Count the lines in the records below that contain the string "keys". Give only the number.

Start of Extracted records

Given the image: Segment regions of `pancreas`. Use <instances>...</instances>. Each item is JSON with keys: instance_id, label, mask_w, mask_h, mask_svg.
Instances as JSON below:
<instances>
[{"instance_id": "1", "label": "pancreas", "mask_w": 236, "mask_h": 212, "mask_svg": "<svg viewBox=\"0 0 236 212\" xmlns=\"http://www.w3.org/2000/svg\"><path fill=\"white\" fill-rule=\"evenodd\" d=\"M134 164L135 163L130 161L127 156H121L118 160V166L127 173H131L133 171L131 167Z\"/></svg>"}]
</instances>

End of Extracted records
Start of Extracted records

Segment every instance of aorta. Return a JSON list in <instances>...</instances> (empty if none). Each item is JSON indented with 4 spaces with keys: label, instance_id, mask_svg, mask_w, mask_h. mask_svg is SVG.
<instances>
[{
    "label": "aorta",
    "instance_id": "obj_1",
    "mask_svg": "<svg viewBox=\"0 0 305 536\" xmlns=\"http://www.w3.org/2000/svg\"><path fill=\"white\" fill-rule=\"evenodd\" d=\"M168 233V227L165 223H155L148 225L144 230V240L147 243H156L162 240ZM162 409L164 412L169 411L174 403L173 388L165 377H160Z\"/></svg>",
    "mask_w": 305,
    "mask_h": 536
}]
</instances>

End of Extracted records

§ **Answer**
2